Changing Your Perspective on Valentine's Day
By: Shaila Anjum
It is the month of love but not all of us have that special someone to call our own. While some are content in their happy single lives, others are trying to find the one or just a companion for the 14th of February. The social construct of Valentine’s day leaves us drowning in romance movies on TV, and flowers and heart shaped goodies in stores. But Valentine’s day doesn’t have to be so depressing.
Be aware of your lonely thoughts.
Our minds and thought processes are incredibly powerful. Changing how we think about a certain situation can change how we feel moving forward about similar situations. Researcher, Christopher Masi conducted numerous studies surrounding loneliness (Taitz, 2018). Masi’s team revealed four interventions in a qualitative study to reduce feelings of loneliness: “improving social skills, enhancing social support, increasing opportunities for social contact, addressing maladaptive social cognition” (Masi et al., 2017). Addressing maladaptive social cognition requires one to recognize and pinpoint negative situations and thought processes enabling their feelings of loneliness and reassess where thinking patterns can be changed to elevate mood. For example, you know that task you’ve been procrastinating on for several days or maybe even weeks? You even tried planning your day around it but when it comes time to follow it through, you say "I don’t feel like it." Sometimes your eyes may feel a little heavy and you may even begin to feel tired. But when you replace that task with something you enjoy, you may find that you’re no longer tired. It’s a similar effect as when you’re waiting for a class or an appointment to end and you catch yourself in a snooze, then times up and all of a sudden you’re wide awake! When you associate a task with boredom or difficult, we respond to it likewise. But if we start associating that task with reduced stress levels by thinking "If I get this done, I don’t have to look at it anymore and I can move on to the next step" or "realistically if I focus, this task will only take me 15 minutes to complete so I should push to get it done, I will feel more accomplished at the end of the day!" This simple reformation of thoughts can help push us thorough our daily activities. Why is combating loneliness important? A study found multiple negative effects on health of those that were lonely versus nonlonely (Cacioppo et al., 2002). This study found dysfunctional sleep patterns and low “cardiac contractility, heart rate, and cardiac output” in lonely individuals (Cacioppo et al., 2002).

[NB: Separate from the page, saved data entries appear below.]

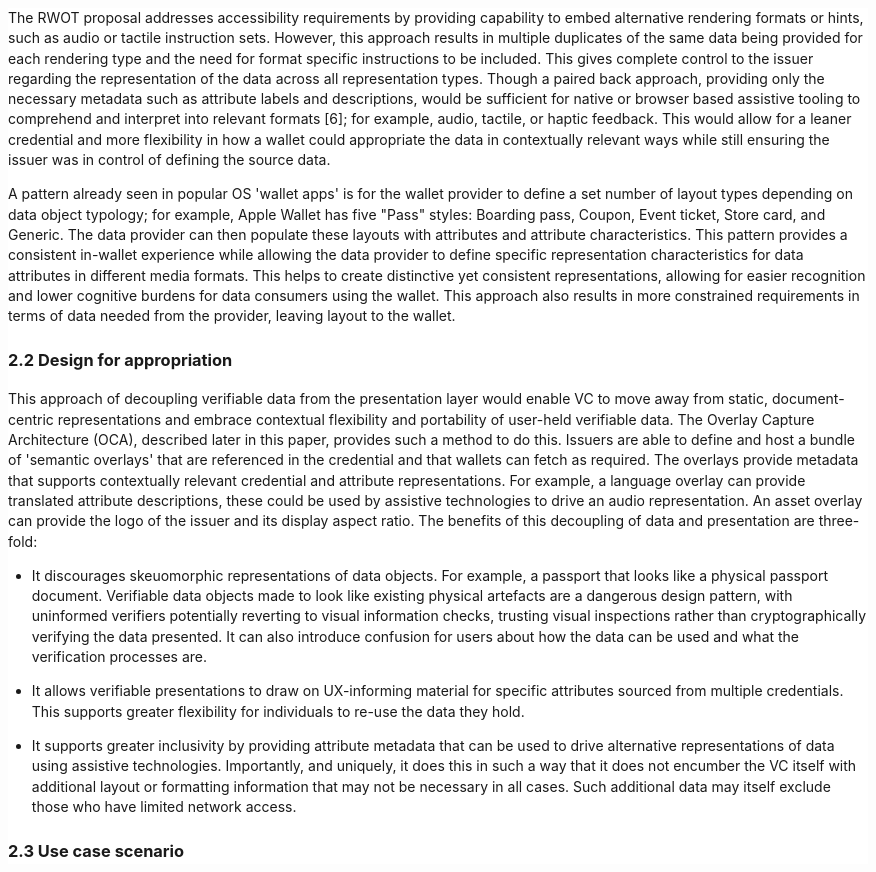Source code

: The RWOT proposal addresses accessibility requirements by providing capability to embed alternative rendering formats or hints, such as audio or tactile instruction sets. However, this approach results in multiple duplicates of the same data being provided for each rendering type and the need for format specific instructions to be included. This gives complete control to the issuer regarding the representation of the data across all representation types. Though a paired back approach, providing only the necessary metadata such as attribute labels and descriptions, would be sufficient for native or browser based assistive tooling to comprehend and interpret into relevant formats [6]; for example, audio, tactile, or haptic feedback. This would  allow for a leaner credential and more flexibility in how a wallet could appropriate the data in contextually relevant ways while still ensuring the issuer was in control of defining the source data.

A pattern already seen in popular OS 'wallet apps' is for the wallet provider to define a set number of layout types depending on data object typology; for example, Apple Wallet has five "Pass" styles: Boarding pass, Coupon, Event ticket, Store card, and Generic. The data provider can then populate these layouts with attributes and attribute characteristics. This pattern provides a consistent in-wallet experience while allowing the data provider to define specific representation characteristics for data attributes in different media formats. This helps to create distinctive yet consistent representations, allowing for easier recognition and lower cognitive burdens for data consumers using the wallet. This approach also results in more constrained requirements in terms of data needed from the provider, leaving layout to the wallet.

### 2.2 Design for appropriation

This approach of decoupling verifiable data from the presentation layer would enable VC to move away from static, document-centric representations and embrace contextual flexibility and portability of user-held verifiable data. The Overlay Capture Architecture (OCA), described later in this paper, provides such a method to do this. Issuers are able to define and host a bundle of 'semantic overlays' that are referenced in the credential and that wallets can fetch as required. The overlays provide metadata that supports contextually relevant credential and attribute representations. For example, a language overlay can provide translated attribute descriptions, these could be used by assistive technologies to drive an audio representation. An asset overlay can provide the logo of the issuer and its display aspect ratio. The benefits of this decoupling of data and presentation are three-fold:

* It discourages skeuomorphic representations of data objects. For example, a passport that looks like a physical passport document. Verifiable data objects made to look like existing physical artefacts are a dangerous design pattern, with uninformed verifiers potentially reverting to visual information checks, trusting visual inspections rather than cryptographically verifying the data presented. It can also introduce confusion for users about how the data can be used and what the verification processes are.

* It allows verifiable presentations to draw on UX-informing material for specific attributes sourced from multiple credentials. This supports greater flexibility for individuals to re-use the data they hold.

* It supports greater inclusivity by providing attribute metadata that can be used to drive alternative representations of data using assistive technologies. Importantly, and uniquely, it does this in such a way that it does not encumber the VC itself with additional layout or formatting information that may not be necessary in all cases. Such additional data may itself exclude those who have limited network access.

### 2.3 Use case scenario
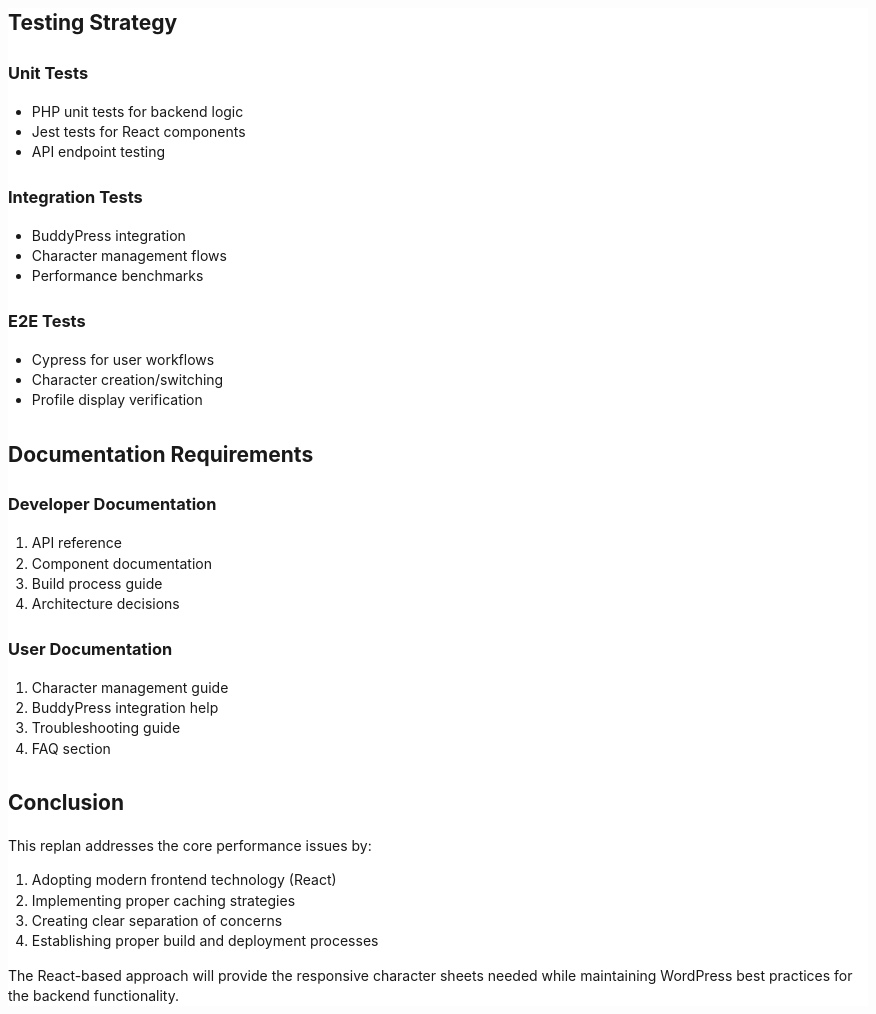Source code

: ## Testing Strategy

### Unit Tests
- PHP unit tests for backend logic
- Jest tests for React components
- API endpoint testing

### Integration Tests
- BuddyPress integration
- Character management flows
- Performance benchmarks

### E2E Tests
- Cypress for user workflows
- Character creation/switching
- Profile display verification

## Documentation Requirements

### Developer Documentation
1. API reference
2. Component documentation
3. Build process guide
4. Architecture decisions

### User Documentation
1. Character management guide
2. BuddyPress integration help
3. Troubleshooting guide
4. FAQ section

## Conclusion

This replan addresses the core performance issues by:
1. Adopting modern frontend technology (React)
2. Implementing proper caching strategies
3. Creating clear separation of concerns
4. Establishing proper build and deployment processes

The React-based approach will provide the responsive character sheets needed while maintaining WordPress best practices for the backend functionality.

How do you view being ‘single’?
As human beings, most of us crave a sense of intimacy with another, otherwise we feel incomplete. Thinking this way is not only depressing but completely untrue. A famous anthropologist and psychologist Robin Dunbar, poses the importance of having close relationships and that most individuals require on average five close relationships to subside the feelings of loneliness (Taitz, 2018). Viewing being single as a lack in your personal life can later lead to codependency when you are in a relationship. Codependency is when you depend on someone else to feel complete, you lose a sense of independence by losing yourself in someone else. This can be done by making sacrifices in your own schedule or prioritizing another person above yourself and sometimes even deeming someone else’s problems and tasks as more important than your own. You also don’t want to rush into a relationship that you are not ready for, both you and your partner may suffer. Instead, focus on the important tasks in your life and make yourself your number one priority and best friend.
Relationships often leave a dent in your bank account. Instead, spend half the cash and treat yourself. Making yourself a priority is most important. See what the singles are out doing. Go to that bar or go try archery and make new friends. Remember that sweater you’ve been wanting to buy for a very long time, buy it! If you want that cute valentine teddy bear, get it for yourself. If you want those heart shaped chocolates, get them! You don’t need someone else to determine your worth, you determine your own worth!
Cacioppo, John T., Hawkley, Louise C., Crawford, L. Elizabeth, Ernst, John M., Burleson,
Mary H., Kowalewski, Ray B., Malarkey, William B., Van Cauter, Eve, Berntson, Gary G. (2002). Loneliness and Health: Potential Mechanisms. Psychosomatic Medicine, 64(3), 407-417.
Masi, C. M., Chen, H., Hawkley, L. C., & Cacioppo, J. T. (2010). A Meta-Analysis of Interventions to Reduce Loneliness. Personality and Social Psychology Review,15(3), 219-266. doi:10.1177/1088868310377394.